Magdalena Gosch wurde 1990 in Leipzig geboren, einer Stadt mit vielfältigen Musiktraditionen und wuchs in einem stark musisch geprägten Elternhaus auf. Schon seit ihrer Kindheit beschäftigte sie sich intensiv mit Musik und Tanz. Mit Eintritt ihrer Schulzeit nahm sie Klavierunterricht und tanzte in der Tanzabteilung der Musikschule. 2004 begann sie mit der Harfe und erhielt Unterricht bei Kerstin Georgi. Von 2009-2013 studierte Magdalena Gosch an der Hochschule für Musik Nürnberg Elementare Musikpädagogik bei Prof. V. Priesner, Prof. R. Kotzian und Instrumentalpädagogik Harfe bei Lilo Kraus. Seitdem studiert sie im künstlerischen Masterstudiengang Harfe bei Frau Prof. Maria Stange an der Hochschule für Musik Karlsruhe. Sie unterrichtet an der Musikschule Nürnberg, der privaten Musikschule „Git.Art.M“ in Forchheim sowie privat in den Fächern Harfe und Elementares Musizieren mit Kindern. Sie ist Mitbegründerin des Landshuter Harfentreffens und Vorstandsmitglied im Verein „Harfenfreunde Landshut e. V.“. Im Mai 2015 wurde sie als Schatzmeisterin in den Vorstand des „VDH – Verband der Harfenisten in Deutschland e. V.“ gewählt. Neben ihrer Tätigkeit als Musikpädagogin tritt sie auch künstlerisch in Erscheinung, beispielsweise bei der musikalischen Umrahmung von Literaturlesungen, Kunstveranstaltungen und auf privaten Feierlichkeiten. In den Nürnberger Projekten „Wachsen mit Musik“ und “MUBIKIN“ ist sie mit dem Harfenduo „bella amica“ mit einem Konzertprogramm für Kinder beteiligt. In Kombination mit einem Perkussionisten treten sie auch als Trio „harfussion“ auf (Konzerte in Mülheim, Marburg, auf dem Bachfest Leipzig 2013, im Rahmen der Hochstädter Kirchenkonzerte 2014 und auf der Weihnachtsgala der Stadt Nürnberg 2014).
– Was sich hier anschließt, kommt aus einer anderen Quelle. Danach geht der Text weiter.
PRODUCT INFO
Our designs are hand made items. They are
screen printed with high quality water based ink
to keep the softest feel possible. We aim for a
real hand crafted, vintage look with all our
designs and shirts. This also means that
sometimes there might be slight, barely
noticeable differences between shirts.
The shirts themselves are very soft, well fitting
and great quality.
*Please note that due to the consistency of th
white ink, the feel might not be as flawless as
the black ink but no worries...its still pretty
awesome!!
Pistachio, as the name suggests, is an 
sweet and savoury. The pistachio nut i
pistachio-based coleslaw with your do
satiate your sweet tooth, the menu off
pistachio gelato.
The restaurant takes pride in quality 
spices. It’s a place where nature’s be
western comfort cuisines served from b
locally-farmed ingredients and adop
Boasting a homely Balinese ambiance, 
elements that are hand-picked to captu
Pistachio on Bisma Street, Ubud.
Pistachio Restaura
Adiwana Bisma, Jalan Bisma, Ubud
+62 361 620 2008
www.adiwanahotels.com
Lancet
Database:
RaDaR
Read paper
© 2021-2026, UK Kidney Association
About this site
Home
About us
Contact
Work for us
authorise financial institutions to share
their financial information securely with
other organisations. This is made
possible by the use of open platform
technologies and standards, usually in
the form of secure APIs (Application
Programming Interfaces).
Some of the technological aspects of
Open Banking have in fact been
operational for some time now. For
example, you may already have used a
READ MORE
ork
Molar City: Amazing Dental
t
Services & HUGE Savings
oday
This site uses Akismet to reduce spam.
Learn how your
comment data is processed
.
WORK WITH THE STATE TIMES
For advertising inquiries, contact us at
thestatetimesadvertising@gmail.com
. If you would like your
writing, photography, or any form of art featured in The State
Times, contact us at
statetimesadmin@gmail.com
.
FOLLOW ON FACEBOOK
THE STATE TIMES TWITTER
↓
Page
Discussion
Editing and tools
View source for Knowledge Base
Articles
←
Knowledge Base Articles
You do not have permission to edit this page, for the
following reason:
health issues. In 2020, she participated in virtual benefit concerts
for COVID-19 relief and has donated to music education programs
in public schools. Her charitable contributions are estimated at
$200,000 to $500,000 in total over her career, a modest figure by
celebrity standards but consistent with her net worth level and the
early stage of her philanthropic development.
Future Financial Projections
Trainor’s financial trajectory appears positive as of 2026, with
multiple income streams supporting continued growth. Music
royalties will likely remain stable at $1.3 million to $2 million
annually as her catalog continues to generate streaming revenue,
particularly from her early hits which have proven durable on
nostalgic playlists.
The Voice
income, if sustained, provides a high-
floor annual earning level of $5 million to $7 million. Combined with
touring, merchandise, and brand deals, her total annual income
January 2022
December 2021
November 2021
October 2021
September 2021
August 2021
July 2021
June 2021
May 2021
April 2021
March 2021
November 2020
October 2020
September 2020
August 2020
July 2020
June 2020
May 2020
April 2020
Auch das Trio ist mittlerweile in den Projekten „Wachsen mit Musik“ und „MUBIKIN“ mit einem Konzept für ein Kinderkonzert beteiligt. Darüber hinaus spielt sie mit diversen regionalen Orchester, wie dem Collegium Noricum Nürnberg, dem Ansbacher Kammerorchester, der Jungen Philharmonie Erlangen und Staatsphilhamonie Nürnberg.